The film series is the culmination of nearly 10 years of work for McLeod and the Standing on Sacred Ground team, and he said it truly began almost 30 years ago when he was working on a film about uranium and coal mining in Hopi and Navajo territories and elders told him his work was missing an entire dimension: the sacredness of certain places and the obligation of indigenous people to care for them.
Around the same time indigenous leaders started warming to the idea of educating the public about sacred places, McLeod said, and he eventually produced In the Light of Reverence in 2001, which included Winnemem Wintu Chief and Spiritual Leader Caleen Sisk, who was among the leaders seen in the film ultimately successfully stopping the construction of a skiing resort on Mt. Shasta in Northern California. The Winnemem Wintu are also paired with the Altai people from Russia in the Standing on Sacred Ground film Pilgrims and Tourists as they continue a David and Goliath fight against a proposed raise of the Shasta Dam, which would inundate more than 40 sacred sites, including the site of their Coming of Age ceremony for young women.
“I hope people see these films and realize this is not a site specific issue, but a global effort to protect the future,” Sisk said. “The corporations say it’s about jobs, but once the jobs are over there is no replacing what’s been destroyed.”
In the form of oil sands and the Shasta Dam raise, the indigenous people are facing struggles against incredibly powerful governments and corporations (often working together), but the film series does include success stories, such as the saga of Native Hawaiians reclaiming the island of Kanaloa Kaho’olawe after 50 years of exclusive military use as a weapons testing range. It was won back after decades of occupation, organizing, education, and lawsuits. The island is now a Hawaiian cultural preserve.

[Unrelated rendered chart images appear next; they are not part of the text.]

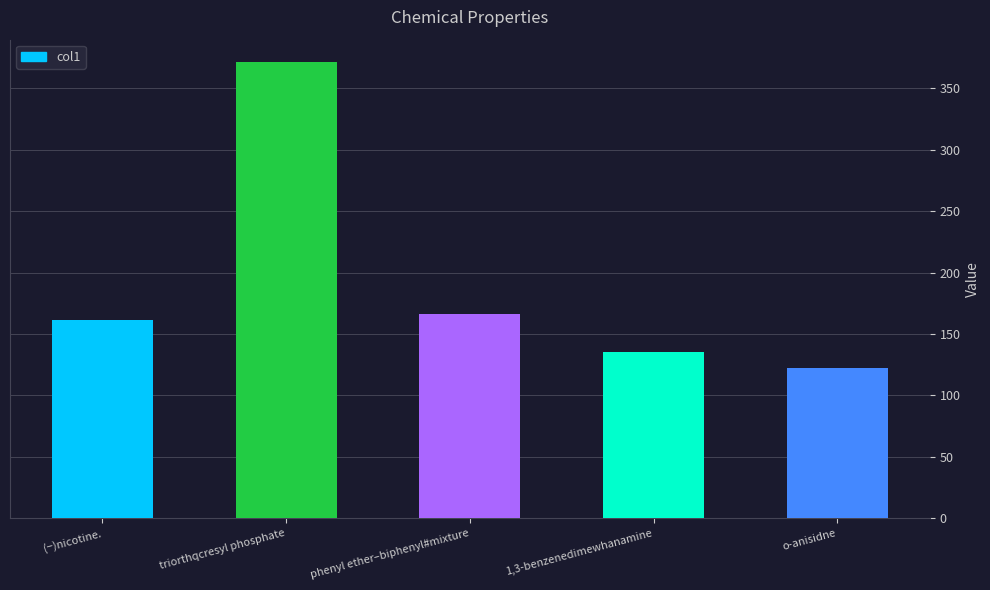

What is the approximate value at phenyl ether–biphenyl#mixture?

166.3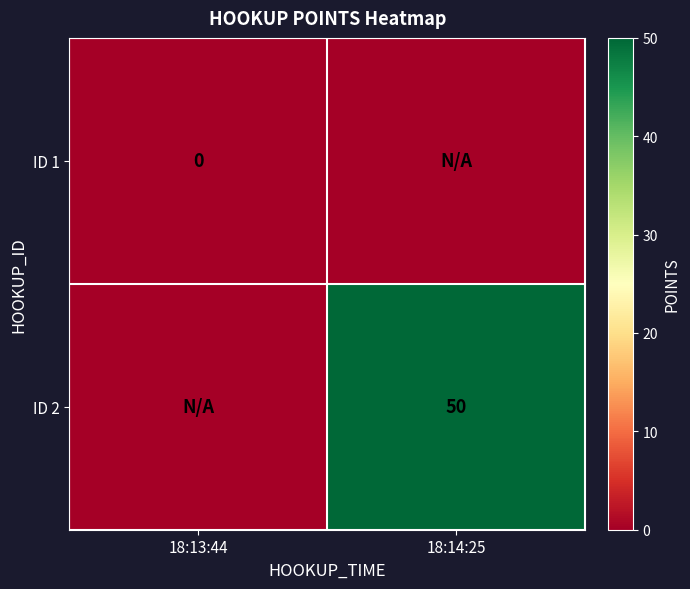

True or false: ID 2 has a value of 66 at 18:14:25.

False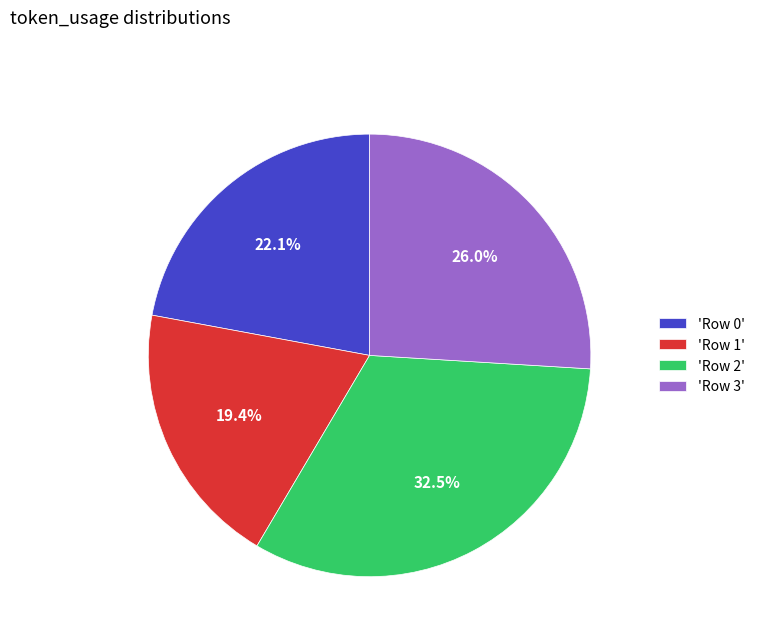

Is 'Row 0' the majority of the pie?

No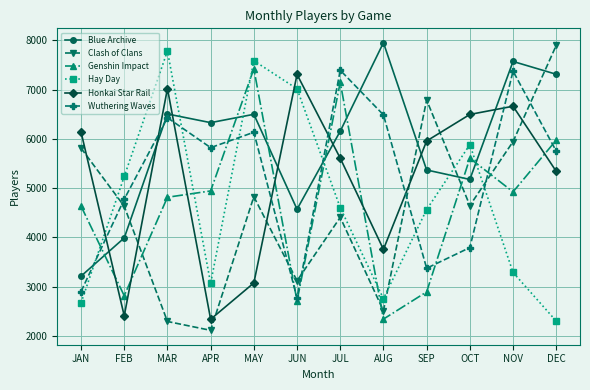

What are all the series names shown in the legend?

Blue Archive, Clash of Clans, Genshin Impact, Hay Day, Honkai Star Rail, Wuthering Waves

“It’s rare we have films on national television that seek to enlighten the greater population about our customs and stewardship responsibilities,” said Davianna McGregor, a professor in Ethnic Studies at the University of Hawaii and a member of Protect Kaho`olawe ‘Ohana. “I hope the films will encourage people to learn about the sacred places in their areas and respect the indigenous people and their role of keeping that connection.”
She also noted that the films are being released at an auspicious time as Native Hawaiians are demonstrating and organizing to protect the sacred Mauna Kea from an international consortium’s plan to build a $1.4 billion 30-meter telescope. The conflict has drawn national media attention that often depict the Native demonstrators as anti-science, and McGregor said the films counter these misconceptions, giving Native people a venue to explain the value of indigenous knowledge and how indigenous spirituality can augment scientific endeavors.
According to McLeod, a World Bank study found that indigenous people own 22 percent of the land in the world, but the ecosystems under their stewardship account for 80 percent of the world’s biodiversity.
“The early environmentalists were from the school of the earth being the dominion of humans, but Native people are saying that idea is arrogant,” McLeod said. “The hope is the films help open the environmental movement to the indigenous values of being part of nature and subservient to its power.”